Jason Grilli is back

Grilli was supposed to pitch at least once with Indianapolis during their playoff series with Durham this week (it was my understanding that he was supposed to start in Durham tomorrow. That was causing a bit of a dilemma for me, because I'd like to go see Indy play this week and I'd like to see Grilli, too, but also the Pirates are dangerously close to clinching their first winning season in 20 years and I'm not missing that if I can help it.
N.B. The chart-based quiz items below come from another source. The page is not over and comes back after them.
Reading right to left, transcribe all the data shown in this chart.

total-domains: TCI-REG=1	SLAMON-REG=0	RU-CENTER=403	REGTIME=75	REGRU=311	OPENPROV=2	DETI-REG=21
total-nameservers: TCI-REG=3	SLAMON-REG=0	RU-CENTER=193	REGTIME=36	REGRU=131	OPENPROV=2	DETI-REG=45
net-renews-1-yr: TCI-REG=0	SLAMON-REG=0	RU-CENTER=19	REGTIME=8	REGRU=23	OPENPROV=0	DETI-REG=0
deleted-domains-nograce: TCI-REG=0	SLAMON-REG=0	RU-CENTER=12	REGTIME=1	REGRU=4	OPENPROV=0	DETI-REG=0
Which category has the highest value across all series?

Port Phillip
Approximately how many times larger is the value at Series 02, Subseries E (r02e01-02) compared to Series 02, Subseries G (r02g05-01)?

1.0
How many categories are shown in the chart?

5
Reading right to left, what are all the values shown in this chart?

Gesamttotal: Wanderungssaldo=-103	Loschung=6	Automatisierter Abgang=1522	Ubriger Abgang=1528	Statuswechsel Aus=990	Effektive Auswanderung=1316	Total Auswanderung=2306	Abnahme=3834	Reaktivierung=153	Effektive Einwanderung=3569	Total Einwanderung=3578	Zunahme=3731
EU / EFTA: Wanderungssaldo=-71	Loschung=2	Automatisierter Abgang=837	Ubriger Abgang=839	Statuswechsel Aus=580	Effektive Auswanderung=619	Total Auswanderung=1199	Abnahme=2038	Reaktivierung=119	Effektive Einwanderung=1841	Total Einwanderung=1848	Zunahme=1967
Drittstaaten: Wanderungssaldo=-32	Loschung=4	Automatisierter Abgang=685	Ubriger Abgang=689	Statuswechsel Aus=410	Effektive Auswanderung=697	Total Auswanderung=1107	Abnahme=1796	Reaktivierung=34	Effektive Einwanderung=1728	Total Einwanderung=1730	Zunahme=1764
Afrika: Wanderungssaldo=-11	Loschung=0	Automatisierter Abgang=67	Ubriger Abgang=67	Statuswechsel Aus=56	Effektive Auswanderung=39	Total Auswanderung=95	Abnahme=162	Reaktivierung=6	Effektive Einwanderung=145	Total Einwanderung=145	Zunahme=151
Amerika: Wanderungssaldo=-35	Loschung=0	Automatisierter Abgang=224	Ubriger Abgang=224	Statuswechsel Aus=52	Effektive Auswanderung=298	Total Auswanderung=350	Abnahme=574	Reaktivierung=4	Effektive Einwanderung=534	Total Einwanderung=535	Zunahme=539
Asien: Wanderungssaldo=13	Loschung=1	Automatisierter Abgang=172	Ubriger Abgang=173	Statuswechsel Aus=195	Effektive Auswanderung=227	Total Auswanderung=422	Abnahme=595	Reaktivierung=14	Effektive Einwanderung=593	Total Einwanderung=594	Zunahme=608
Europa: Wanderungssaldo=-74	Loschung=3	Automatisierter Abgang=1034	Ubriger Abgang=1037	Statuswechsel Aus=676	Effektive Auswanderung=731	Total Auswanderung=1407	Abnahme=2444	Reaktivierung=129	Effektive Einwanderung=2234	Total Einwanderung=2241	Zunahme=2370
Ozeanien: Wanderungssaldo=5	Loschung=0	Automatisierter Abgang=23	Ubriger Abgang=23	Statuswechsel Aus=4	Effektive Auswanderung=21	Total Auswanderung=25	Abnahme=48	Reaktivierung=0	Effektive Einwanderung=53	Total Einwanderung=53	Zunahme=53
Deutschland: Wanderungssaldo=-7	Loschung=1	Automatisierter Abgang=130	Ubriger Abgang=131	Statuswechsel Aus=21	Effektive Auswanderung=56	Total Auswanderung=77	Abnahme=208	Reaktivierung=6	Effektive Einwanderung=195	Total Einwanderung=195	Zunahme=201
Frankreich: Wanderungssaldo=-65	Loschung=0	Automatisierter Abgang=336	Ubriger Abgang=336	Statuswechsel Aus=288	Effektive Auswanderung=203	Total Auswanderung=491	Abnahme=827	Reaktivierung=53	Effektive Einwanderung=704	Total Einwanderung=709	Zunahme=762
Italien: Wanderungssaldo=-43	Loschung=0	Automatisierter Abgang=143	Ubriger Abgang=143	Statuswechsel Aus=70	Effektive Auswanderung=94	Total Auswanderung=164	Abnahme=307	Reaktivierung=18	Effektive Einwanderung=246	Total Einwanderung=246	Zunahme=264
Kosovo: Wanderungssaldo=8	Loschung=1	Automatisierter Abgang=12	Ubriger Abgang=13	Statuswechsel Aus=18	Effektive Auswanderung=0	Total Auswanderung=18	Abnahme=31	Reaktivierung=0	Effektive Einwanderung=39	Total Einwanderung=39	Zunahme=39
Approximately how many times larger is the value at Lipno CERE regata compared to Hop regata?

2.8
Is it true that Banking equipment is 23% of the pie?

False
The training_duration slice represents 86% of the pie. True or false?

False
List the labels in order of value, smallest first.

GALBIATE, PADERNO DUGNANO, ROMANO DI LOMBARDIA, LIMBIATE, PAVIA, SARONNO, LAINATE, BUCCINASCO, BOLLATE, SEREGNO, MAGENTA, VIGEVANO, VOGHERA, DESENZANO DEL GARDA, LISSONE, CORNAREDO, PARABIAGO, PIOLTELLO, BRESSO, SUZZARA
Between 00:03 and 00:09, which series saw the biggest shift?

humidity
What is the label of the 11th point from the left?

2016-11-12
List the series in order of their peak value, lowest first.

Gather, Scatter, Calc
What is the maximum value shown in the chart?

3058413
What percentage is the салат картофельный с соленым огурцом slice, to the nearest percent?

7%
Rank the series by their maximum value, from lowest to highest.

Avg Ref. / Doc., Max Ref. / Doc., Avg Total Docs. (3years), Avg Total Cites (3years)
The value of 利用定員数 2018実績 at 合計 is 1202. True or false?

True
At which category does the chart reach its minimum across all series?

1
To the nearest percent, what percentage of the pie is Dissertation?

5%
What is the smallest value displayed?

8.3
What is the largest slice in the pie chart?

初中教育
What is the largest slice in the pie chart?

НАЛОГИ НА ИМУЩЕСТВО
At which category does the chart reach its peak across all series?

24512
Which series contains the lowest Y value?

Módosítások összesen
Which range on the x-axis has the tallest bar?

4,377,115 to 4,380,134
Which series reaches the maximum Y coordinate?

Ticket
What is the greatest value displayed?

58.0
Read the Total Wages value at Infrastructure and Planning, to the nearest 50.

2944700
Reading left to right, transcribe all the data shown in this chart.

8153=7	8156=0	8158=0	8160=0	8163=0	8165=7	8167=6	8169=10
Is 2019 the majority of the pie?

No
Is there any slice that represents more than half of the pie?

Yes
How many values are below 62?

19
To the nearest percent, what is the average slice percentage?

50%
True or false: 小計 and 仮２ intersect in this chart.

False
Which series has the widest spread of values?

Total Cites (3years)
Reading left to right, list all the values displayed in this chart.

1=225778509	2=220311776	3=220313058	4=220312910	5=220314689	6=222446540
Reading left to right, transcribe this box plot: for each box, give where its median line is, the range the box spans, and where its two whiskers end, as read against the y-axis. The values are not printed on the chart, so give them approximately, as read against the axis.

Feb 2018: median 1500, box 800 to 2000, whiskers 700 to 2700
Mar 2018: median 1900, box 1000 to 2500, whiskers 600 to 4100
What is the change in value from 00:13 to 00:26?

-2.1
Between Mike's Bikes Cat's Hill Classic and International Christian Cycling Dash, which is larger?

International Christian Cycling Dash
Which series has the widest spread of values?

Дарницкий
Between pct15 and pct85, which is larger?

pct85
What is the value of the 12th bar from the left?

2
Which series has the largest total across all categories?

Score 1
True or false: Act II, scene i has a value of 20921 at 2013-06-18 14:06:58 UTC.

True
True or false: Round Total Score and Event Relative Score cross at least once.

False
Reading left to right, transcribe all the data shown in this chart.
It's really hard to understate how important Grilli might be to a stretch run. Mark Melancon is obviously incredible and Tony Watson has been borderline unhittable for a month (since August 6th, Watson's made 12 appearances and thrown 14 innings; he's allowed nine hits, zero runs, zero walks, and struck out 11), but the Pirates have constantly seemed to be one reliever short from really being able to shut the game down the way they could earlier in the season. Obviously, Grilli can be that reliever.

There's been some question over exactly what role he'll return to (Clint Hurdle has indicated that he might not immediately put him back into the closer's role to allow him to settle back in), but that hardly matters. Grilli was having a ridiculously good season that landed him on the All-Star team (66 strikeouts and 10 walks over 42 1/3 innings to go with his 2.34 ERA, all of which just feels silly to type out) and the cover of Sports Illustrated. Six weeks ago, Grilli was clutching his elbow on the mound a week after appearing on the cover of Sports Illustrated. It looked like his season and maybe even his career was over. Tonight, he's back in the bullpen. If he's healthy, the end of games just changed considerably for the better for the Pirates.

About Pat Lackey

In 2005, I started a WHYGAVS instead of working on organic chemistry homework. Many years later, I've written about baseball and the Pirates for a number of sites all across the internet, but WHYGAVS is still my home. I still haven't finished that O-Chem homework, though.